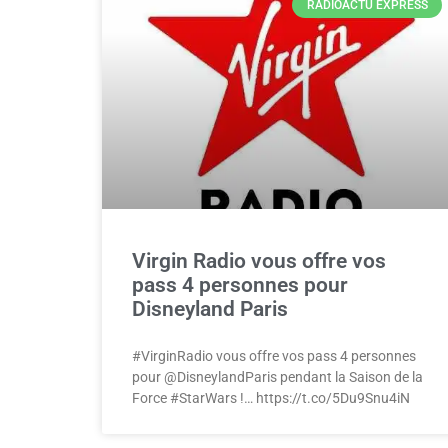
RADIOACTU EXPRESS
Virgin Radio vous offre vos
pass 4 personnes pour
Disneyland Paris
#VirginRadio vous offre vos pass 4 personnes
pour @DisneylandParis pendant la Saison de la
Force #StarWars !… https://t.co/5Du9Snu4iN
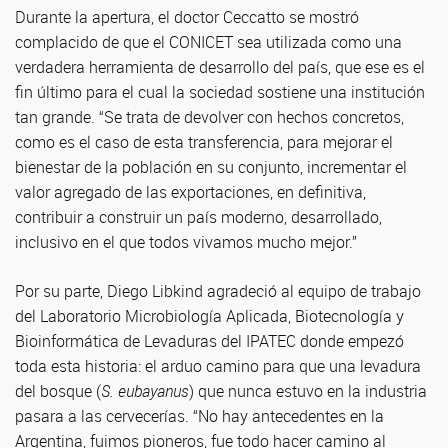
Durante la apertura, el doctor Ceccatto se mostró
complacido de que el CONICET sea utilizada como una
verdadera herramienta de desarrollo del país, que ese es el
fin último para el cual la sociedad sostiene una institución
tan grande. “Se trata de devolver con hechos concretos,
como es el caso de esta transferencia, para mejorar el
bienestar de la población en su conjunto, incrementar el
valor agregado de las exportaciones, en definitiva,
contribuir a construir un país moderno, desarrollado,
inclusivo en el que todos vivamos mucho mejor.”
Por su parte, Diego Libkind agradeció al equipo de trabajo
del Laboratorio Microbiología Aplicada, Biotecnología y
Bioinformática de Levaduras del IPATEC donde empezó
toda esta historia: el arduo camino para que una levadura
del bosque (
S. eubayanus
) que nunca estuvo en la industria
pasara a las cervecerías. “No hay antecedentes en la
Argentina, fuimos pioneros, fue todo hacer camino al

__________________________________________________

What to do: Please say how many lines in the records above contain the word "pass", and give only that number.

Solved problem: 2